As others have said, this setup has all sorts of problems, from a reliance upon a source of ice that may very well be dumping more heat into the local environment than it saves, to wasting water.
Though this system doesn't use a pump, a recirculating system with a small electric pump could end up creating more heat than it saves.
If you're really bent upon saving energy in a cost-effective fashion, adding insulation is almost always efficient. Good blinds on the windows are also a great investment.
"I assumed blithely that there were no elves out there in the darkness"
number one, yes i realise that in a closed system freezing ice to cool yourself off is foolish. this is why i make ice in the kitchen, and cool my room off at night.

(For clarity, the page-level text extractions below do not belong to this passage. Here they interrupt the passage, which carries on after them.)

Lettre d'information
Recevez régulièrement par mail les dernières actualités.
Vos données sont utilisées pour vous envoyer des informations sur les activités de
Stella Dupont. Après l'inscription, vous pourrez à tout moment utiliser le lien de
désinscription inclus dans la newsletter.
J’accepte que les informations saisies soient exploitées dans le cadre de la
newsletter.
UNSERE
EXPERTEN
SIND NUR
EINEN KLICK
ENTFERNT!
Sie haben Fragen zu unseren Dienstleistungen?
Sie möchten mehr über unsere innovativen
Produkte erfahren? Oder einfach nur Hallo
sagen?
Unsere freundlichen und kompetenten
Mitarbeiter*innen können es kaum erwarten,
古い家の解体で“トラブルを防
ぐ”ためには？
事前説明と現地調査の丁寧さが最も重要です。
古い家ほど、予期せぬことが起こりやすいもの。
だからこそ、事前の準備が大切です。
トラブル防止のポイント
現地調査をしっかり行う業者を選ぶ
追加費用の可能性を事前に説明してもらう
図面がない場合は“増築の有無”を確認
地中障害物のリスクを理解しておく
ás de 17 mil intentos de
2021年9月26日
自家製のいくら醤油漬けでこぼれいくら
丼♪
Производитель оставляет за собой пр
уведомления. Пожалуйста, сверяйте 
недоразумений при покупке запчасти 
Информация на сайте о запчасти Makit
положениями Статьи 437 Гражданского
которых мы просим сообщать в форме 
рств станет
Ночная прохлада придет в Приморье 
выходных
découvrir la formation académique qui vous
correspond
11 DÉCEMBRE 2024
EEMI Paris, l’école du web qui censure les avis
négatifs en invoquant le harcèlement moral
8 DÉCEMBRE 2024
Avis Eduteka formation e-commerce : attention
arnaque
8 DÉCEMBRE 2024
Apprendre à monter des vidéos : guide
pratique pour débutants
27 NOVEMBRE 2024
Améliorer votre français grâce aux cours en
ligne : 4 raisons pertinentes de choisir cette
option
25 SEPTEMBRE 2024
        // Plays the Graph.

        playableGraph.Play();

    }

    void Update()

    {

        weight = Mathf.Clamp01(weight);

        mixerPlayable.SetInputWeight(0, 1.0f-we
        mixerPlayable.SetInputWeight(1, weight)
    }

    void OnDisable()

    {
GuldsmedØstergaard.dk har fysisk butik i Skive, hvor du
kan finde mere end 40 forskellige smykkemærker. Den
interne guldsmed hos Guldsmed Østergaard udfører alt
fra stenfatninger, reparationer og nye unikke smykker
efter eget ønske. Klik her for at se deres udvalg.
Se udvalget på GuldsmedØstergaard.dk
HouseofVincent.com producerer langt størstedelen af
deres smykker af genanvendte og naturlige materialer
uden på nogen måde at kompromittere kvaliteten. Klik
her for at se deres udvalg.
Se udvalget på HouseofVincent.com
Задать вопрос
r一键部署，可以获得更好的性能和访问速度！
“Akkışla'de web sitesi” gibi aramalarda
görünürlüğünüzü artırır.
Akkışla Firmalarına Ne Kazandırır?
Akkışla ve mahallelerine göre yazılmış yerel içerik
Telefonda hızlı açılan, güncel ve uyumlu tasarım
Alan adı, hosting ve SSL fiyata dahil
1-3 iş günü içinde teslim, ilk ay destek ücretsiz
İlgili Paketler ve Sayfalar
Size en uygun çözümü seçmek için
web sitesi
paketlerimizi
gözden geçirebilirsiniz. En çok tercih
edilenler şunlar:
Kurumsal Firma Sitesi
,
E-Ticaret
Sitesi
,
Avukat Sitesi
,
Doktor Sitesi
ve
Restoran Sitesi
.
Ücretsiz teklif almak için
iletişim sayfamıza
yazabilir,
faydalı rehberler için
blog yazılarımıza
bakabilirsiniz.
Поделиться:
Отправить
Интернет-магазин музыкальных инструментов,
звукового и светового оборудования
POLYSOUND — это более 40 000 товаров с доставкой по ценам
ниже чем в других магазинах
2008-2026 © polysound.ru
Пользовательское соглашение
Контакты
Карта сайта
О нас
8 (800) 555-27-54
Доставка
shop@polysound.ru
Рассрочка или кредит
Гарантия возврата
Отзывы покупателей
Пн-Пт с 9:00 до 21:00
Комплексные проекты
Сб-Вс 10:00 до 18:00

which addresses the why no recirculation/you need an infinite supply of ice criticisms. this was designed to cool me off before bed, so i could fall asleep without wanting to kill myself. once the bucket runs out of water/ice, it just becomes a regular fan which is fine once the house cools off in the wee hours. plus i dont have to worry about knocking anything over in a morning daze.
ive rigged it up to a slowly flowing garden hose which will keep things cool indefinitely, but i find it easier and a bit cooler to just pick up a big bag of ice and dump it in when it gets really hot.
anyways, take it or leave it. and to the graduating chemmie that said he was ashamed to call me a student - come visit me at my office by the weef lab (e2-1311), im sure i can address any of your concerns to my satisfaction.
Spend another $26, and buy a real airconditioner for $50 at CostCo.
It's $99.99 with an instant $50 off rebate at the register.
Less work too.....
I don't know if this guy ever took shop class, but the simple old trick of filling the part of the copper tubing to be bent with sand will help prevent it from collapsing from a too-tight bend.
...to cool a room, as has been noted repeatedly, a few refinements that can be done easily and cheaply:
:)
1) Get a second trash can. Drain to trash can number 2. This will allow you to save water, plus:
2) Put salt in the water. The ice and chilled water mixture gets colder with salt.
You probably don't want to drain salt water to the yard.
You can run from one trash can to the other, then when it's done draining, swap one can for the other and ice down the other can. If you've got some freezer space to dedicate to the project, the bottles of ice are probably an excellent idea-- have a set in the freezer and one in the heat pump.